What to work on >> There is one span to output from the data below: the lines starting at the line with "part: (866, 329) -> (1284, 447), moved" and ending at the line with "part: (759, 882) -> (920, 1319), moved". Output it exactly, ends included, nothing more.

Supplied records >>
= Beginning of Section =

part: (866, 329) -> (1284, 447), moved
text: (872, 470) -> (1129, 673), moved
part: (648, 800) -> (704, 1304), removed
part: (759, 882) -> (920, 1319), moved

= End of Section =
= Beginning of Section =

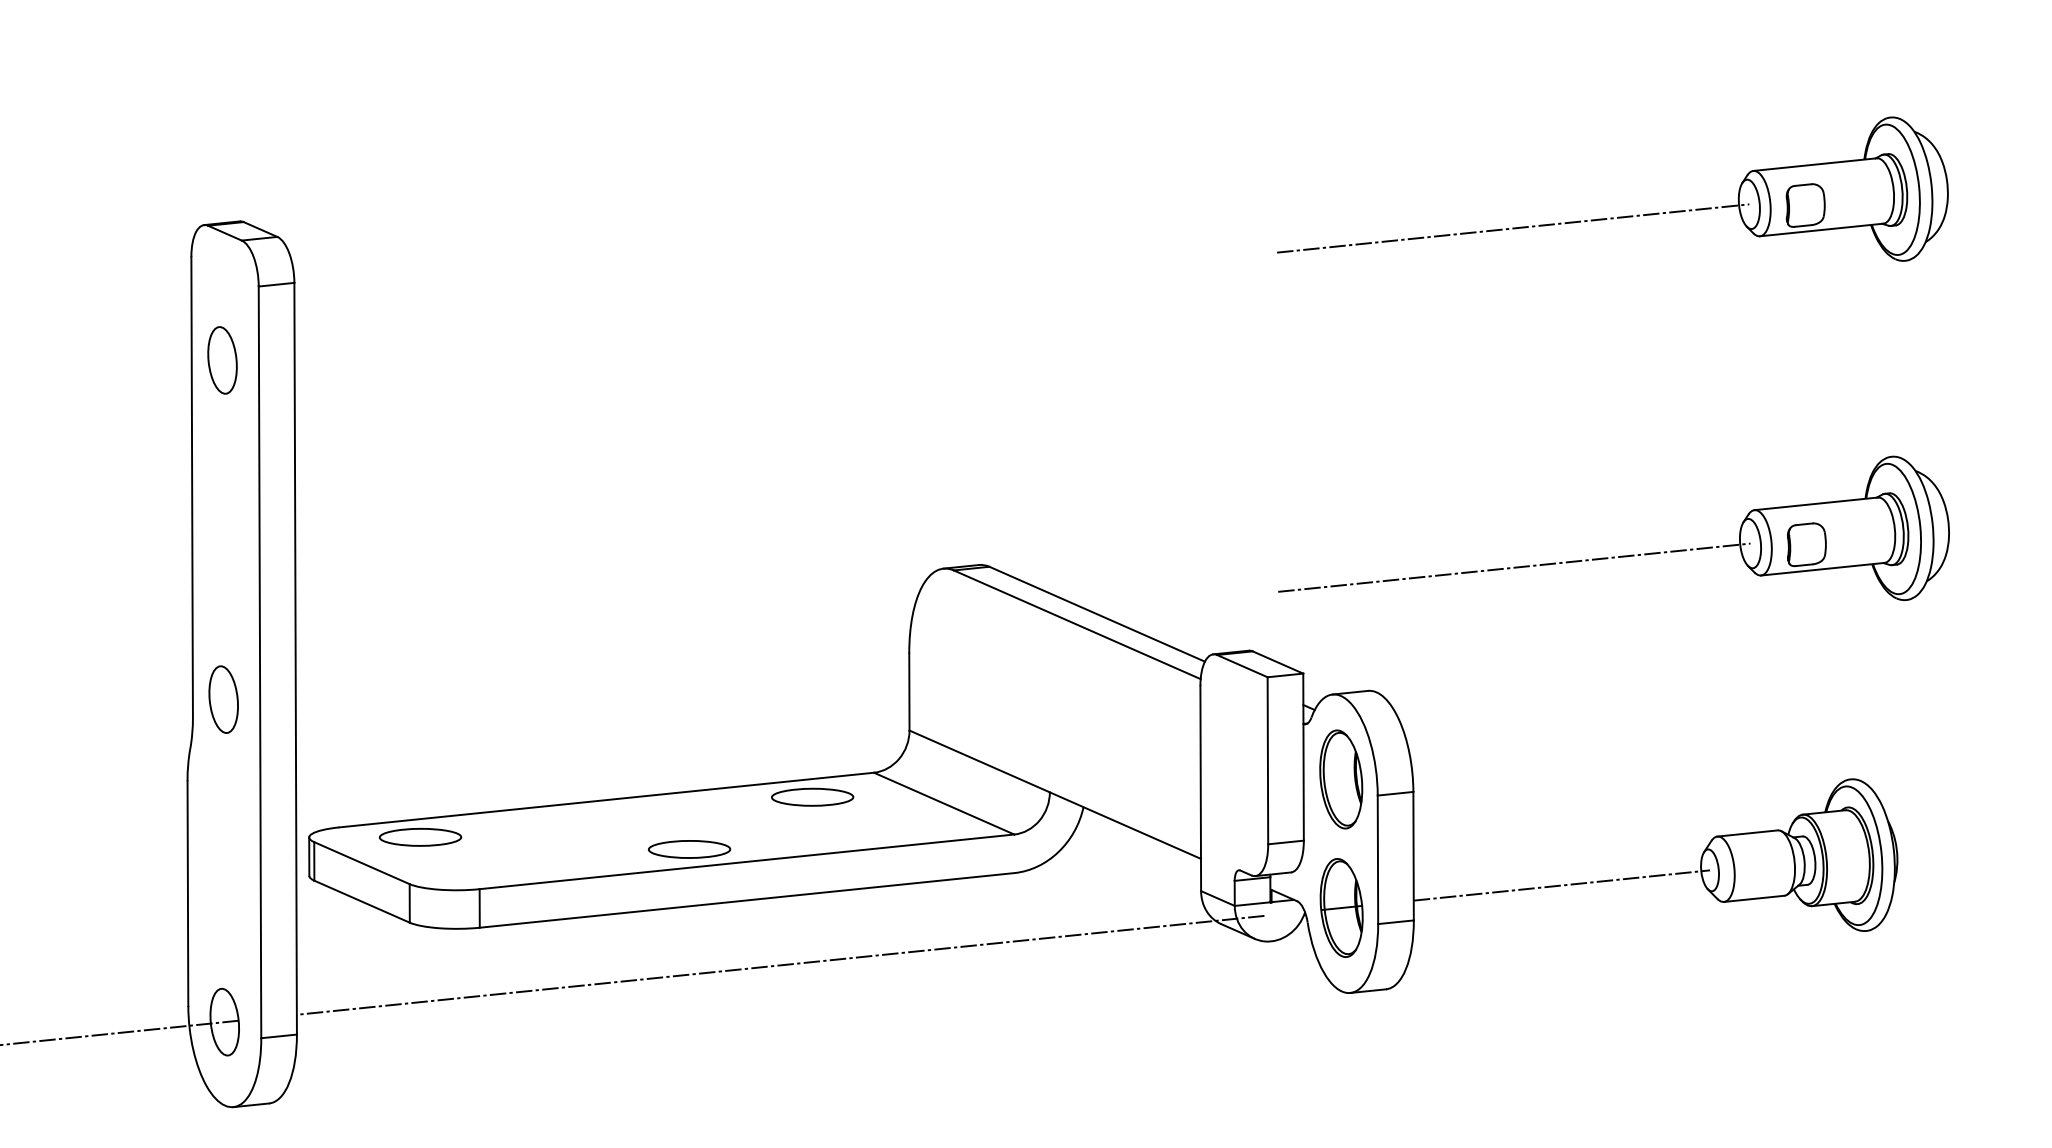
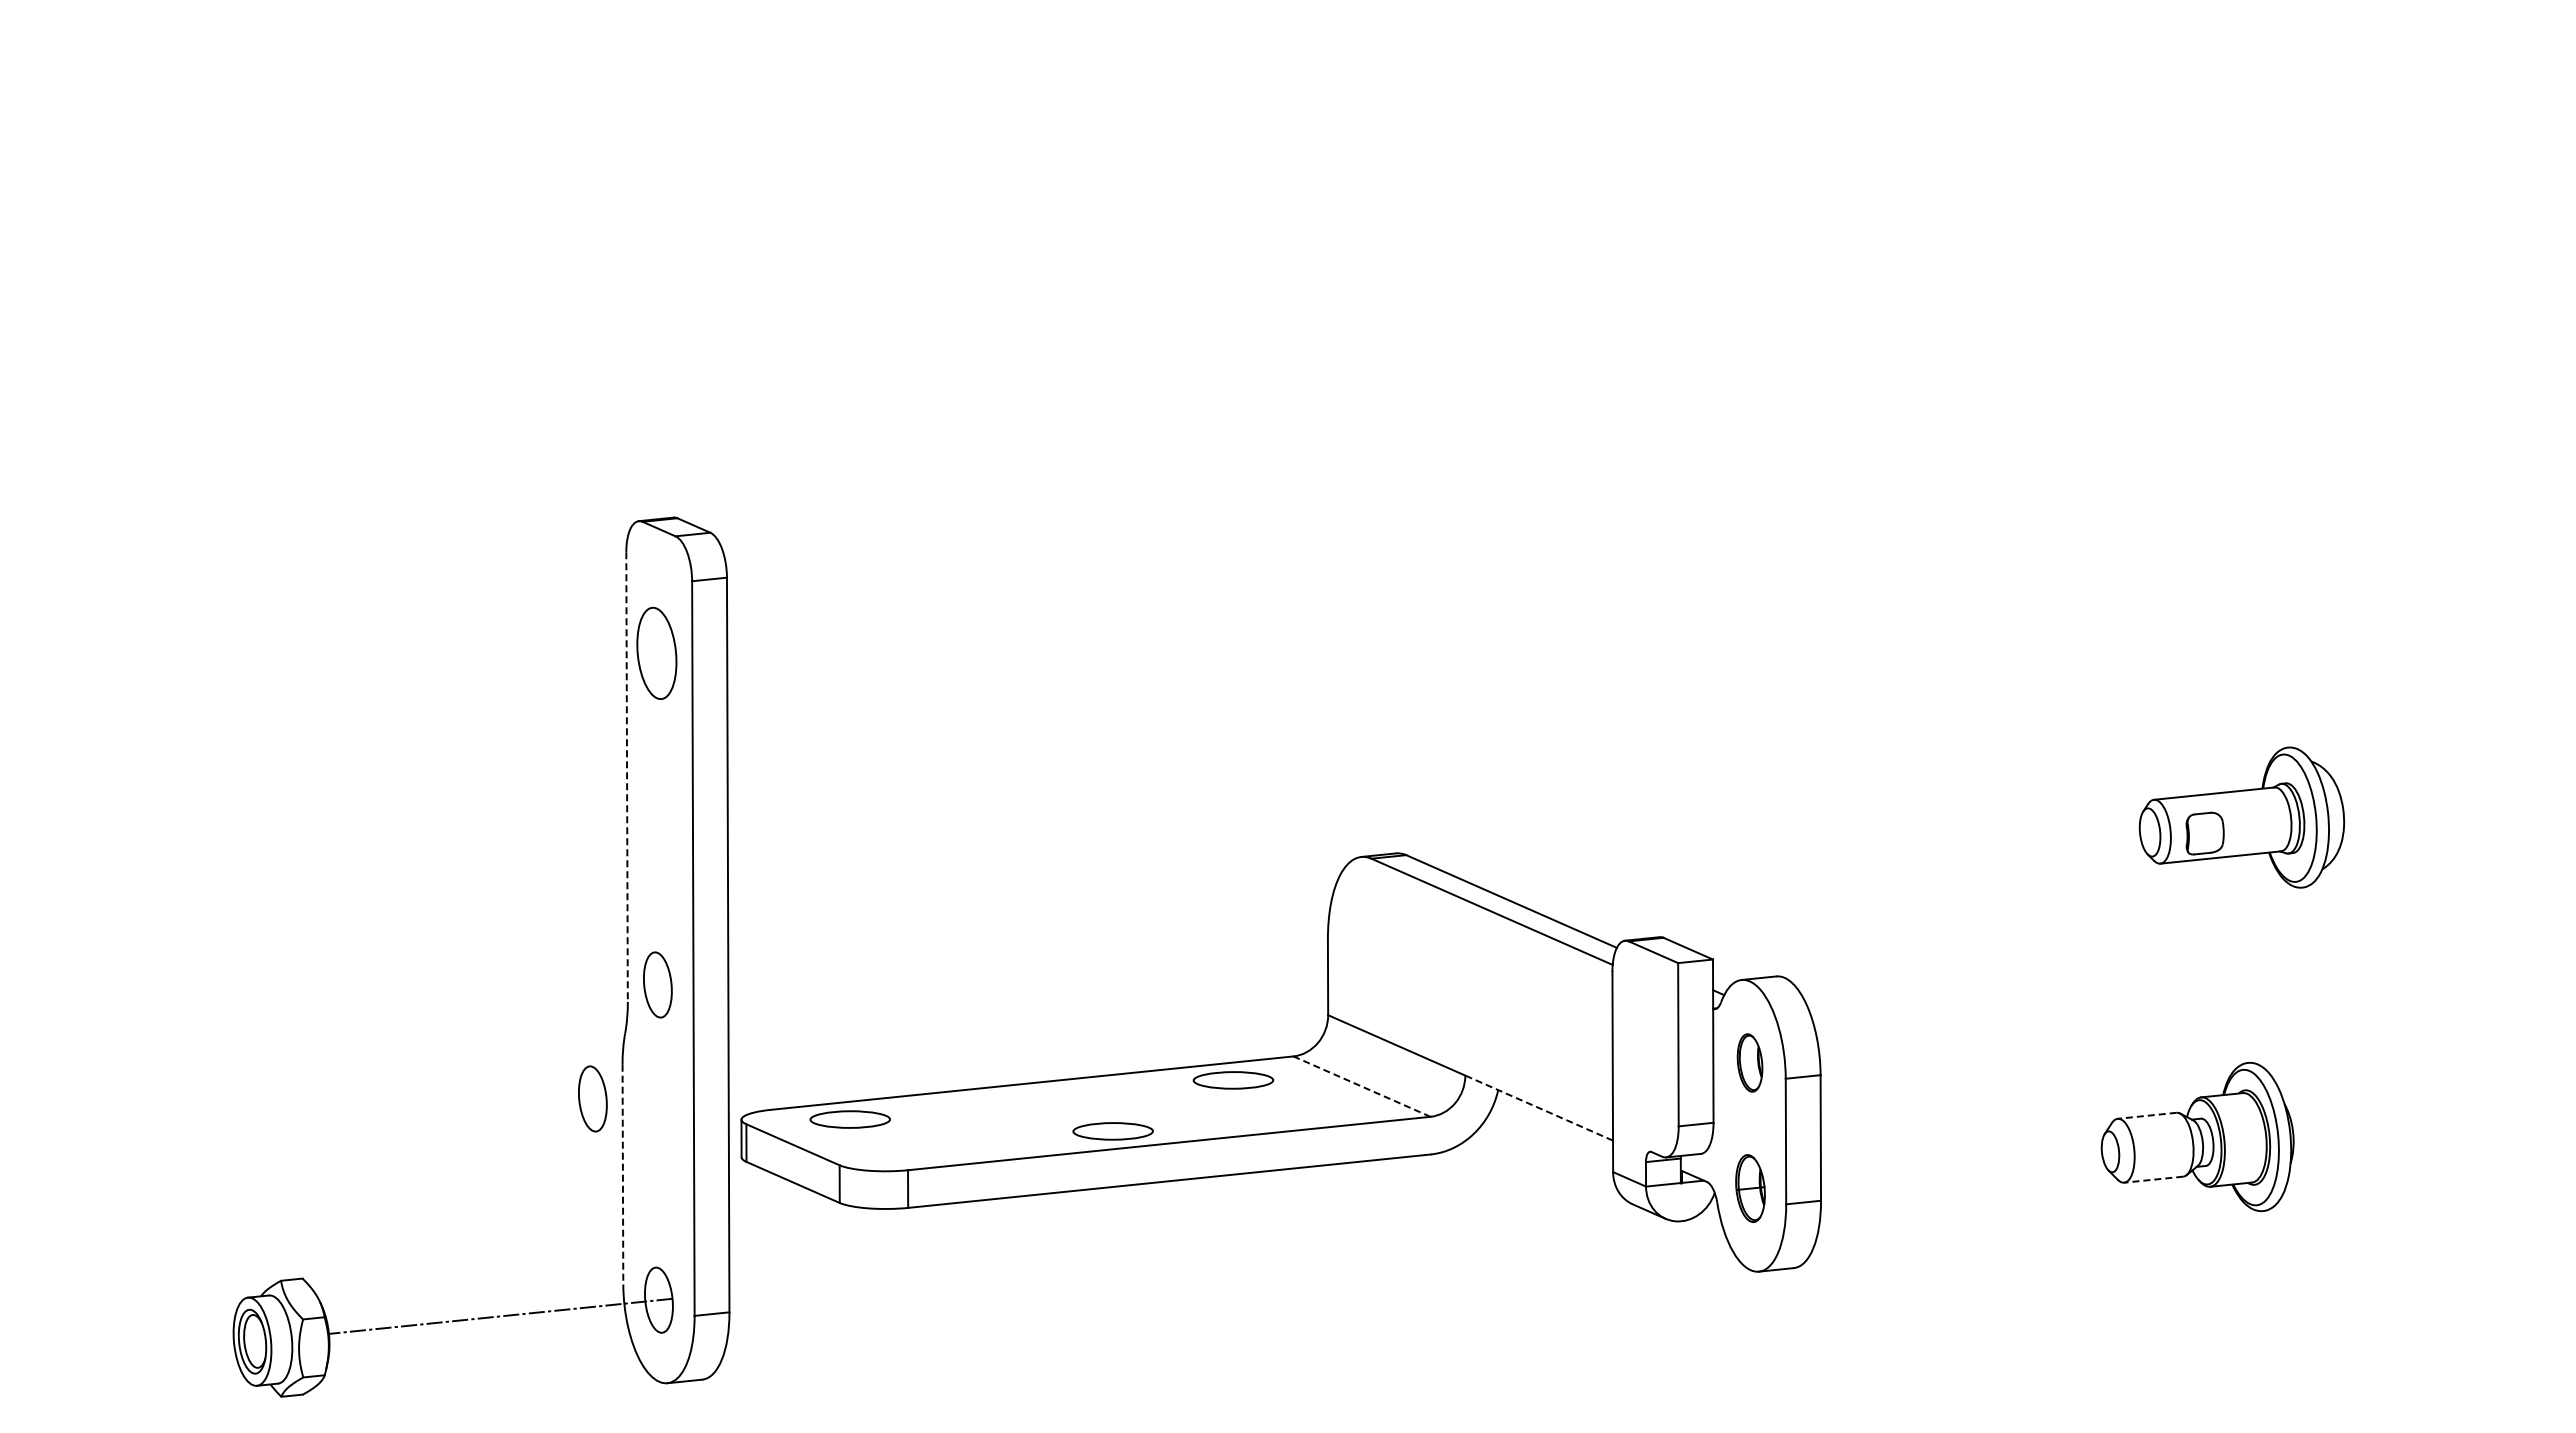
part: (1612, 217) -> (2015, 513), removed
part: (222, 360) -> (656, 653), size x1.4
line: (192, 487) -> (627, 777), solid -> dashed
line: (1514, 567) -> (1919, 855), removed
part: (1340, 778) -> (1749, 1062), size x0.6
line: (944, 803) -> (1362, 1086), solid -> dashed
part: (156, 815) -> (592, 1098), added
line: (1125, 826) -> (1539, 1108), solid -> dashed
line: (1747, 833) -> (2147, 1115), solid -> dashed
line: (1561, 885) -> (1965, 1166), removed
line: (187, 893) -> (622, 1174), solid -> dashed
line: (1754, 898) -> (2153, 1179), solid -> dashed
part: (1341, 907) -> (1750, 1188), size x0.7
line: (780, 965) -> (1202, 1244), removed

= End of Section =
= Beginning of Section =

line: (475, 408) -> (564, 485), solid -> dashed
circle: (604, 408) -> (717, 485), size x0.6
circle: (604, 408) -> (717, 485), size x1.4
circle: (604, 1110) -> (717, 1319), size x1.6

= End of Section =

Result >>
part: (866, 329) -> (1284, 447), moved
text: (872, 470) -> (1129, 673), moved
part: (648, 800) -> (704, 1304), removed
part: (759, 882) -> (920, 1319), moved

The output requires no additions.